Paris Is All Wrong


Joseph Paris, that is. Not the city of lights.

Recently, Joseph Paris of XONITEK and the Operational Excellence Society argued that the continuous improvement community is making a grievous mistake by worshipping at the altar of Toyota and all things Japanese. He writes:

I believe this reverence of Japan and Japanese companies is largely (perhaps entirely) undeserved—possibly even a myth.  As they say, sacred cows make the best hamburger. And even if all this hype about Japan and Japanese companies was ever true at some point in the past, it is certainly not true today—and has not been true since the early 1990’s.  Further, I would propose that the expected results of any company that has “drank the Kool-Aid” and is trying to emulate the way a Japanese company operates as a path to a better future are misguided at best, and more than likely greatly exaggerated—leading to a disappointment that is almost certainly inevitable.

Paris goes on to compare per capita GDP in Japan, Germany, and the US; the movement of the Nikkei, DAX, and Dow stock indices; and finally the performance of Ford and Toyota stock prices over the past 20 years to demonstrate that Japan and Japanese companies don’t outstrip the US and American companies, and concludes that lean isn’t sufficient to improve organizational performance and competitiveness.

I am by no means a macro-economist (as my MBA professors will no doubt attest), so I won’t argue his GDP and stock index analysis. But I’m happy to debate two premises: that lean management is pervasive, and that Toyota is no better managed than Ford.

Paris says that 

the use of [lean] tools and techniques are now ubiquitous across companies—and since they are nearly universally accepted and embraced by companies, they no longer offer themselves as a differentiator nor do they offer a competitive advantage as they once did. And as such, they expose the limitations of the Japanese way of running a business.

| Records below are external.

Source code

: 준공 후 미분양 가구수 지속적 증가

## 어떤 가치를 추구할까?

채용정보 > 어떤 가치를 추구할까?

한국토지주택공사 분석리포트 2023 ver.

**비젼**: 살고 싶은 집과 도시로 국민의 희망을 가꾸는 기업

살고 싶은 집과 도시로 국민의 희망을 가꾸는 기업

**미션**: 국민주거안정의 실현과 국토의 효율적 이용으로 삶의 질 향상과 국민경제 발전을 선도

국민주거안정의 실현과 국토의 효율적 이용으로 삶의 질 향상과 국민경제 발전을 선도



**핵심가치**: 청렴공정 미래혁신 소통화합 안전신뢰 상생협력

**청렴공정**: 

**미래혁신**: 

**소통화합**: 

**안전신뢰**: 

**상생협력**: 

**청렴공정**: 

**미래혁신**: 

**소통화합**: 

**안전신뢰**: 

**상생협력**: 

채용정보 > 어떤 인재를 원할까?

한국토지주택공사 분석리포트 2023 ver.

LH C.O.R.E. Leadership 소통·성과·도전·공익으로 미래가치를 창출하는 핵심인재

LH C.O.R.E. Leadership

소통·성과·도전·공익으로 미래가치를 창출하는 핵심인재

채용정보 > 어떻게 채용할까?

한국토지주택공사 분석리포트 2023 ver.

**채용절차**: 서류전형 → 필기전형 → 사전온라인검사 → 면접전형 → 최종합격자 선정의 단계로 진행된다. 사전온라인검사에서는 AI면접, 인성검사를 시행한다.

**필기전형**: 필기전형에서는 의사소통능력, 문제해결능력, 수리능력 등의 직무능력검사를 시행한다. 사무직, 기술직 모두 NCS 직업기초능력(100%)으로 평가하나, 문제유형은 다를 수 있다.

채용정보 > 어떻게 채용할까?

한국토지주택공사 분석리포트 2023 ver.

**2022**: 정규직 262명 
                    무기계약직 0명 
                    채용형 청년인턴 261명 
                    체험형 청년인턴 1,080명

I’m not sure what companies Paris has been consulting to, but in my experience, the number of companies that have fully embraced the lean management system is vanishingly small. Autoliv. Lantech. Herman-Miller. Virginia Mason. A few others for sure, but certainly not to the point that lean has become “ubiquitous” and “universally accepted and embraced.” These organizations are the exception, not the rule—both in the US and in Japan. Moreover, lean is by no means “the Japanese way” of doing business. I’ve worked for two Japanese firms over the years; neither had any knowledge of, or interest in, lean tools or philosophy. To say that there is a universal Japanese way of management—or a universal “American way” of management—is ridiculous. Could there be any more divergent management styles than General Electric and Zappos? It’s like saying that there’s one universal Japanese style of literature, or one universal style of American beer. 

Now let’s turn to Paris’s argument that Ford’s and Toyota’s stock price is an adequate reflection of their performance. According to his analysis, this chart doesn’t show that Toyota is a significantly better-managed company than Ford. 

Hmm…where do I even start with this argument? First, Ford has significantly improved its product development processes over the past decade—in fact, modeling them after Toyota. Second, and more significantly, unless you’re completely naïve (or a Chicago School of Economics professor), you can’t really believe in the absolute wisdom of the market. If you really believe that stock price correlates with the quality of management, then I’ve got some stock for you to buy: Enron. Sunbeam. Worldcom. Lehman Brothers. Pets.com. 

Instead of looking at the stock price, let’s look at Ford and Toyota’s net income. That presents an entirely different (and I’d argue, a more relevant) picture of management quality:
 

Which company would you invest in now?

Paris closes with a straw man argument that reflects his shallow understanding of lean. He states that 

the company that focuses on cutting waste over innovation and driving value to the customer—innovation and value for which the customer is willing to pay a premium—is not at any particular advantage.

He’s absolutely correct here. . . except that lean is not just about cutting waste out of operational processes. The elimination of waste is certainly part of lean, but that’s in the service of driving value to the customer. Less waste means that more financial and human resources can be dedicated to the creation of customer value. 

I agree with Paris that we shouldn’t hold up the Toyota production system as a “holy scroll” and a “sacred scripture.” (In fact, I argue the same thing in my new book, Building the Fit Organization.) But in everything else, Paris is all wrong.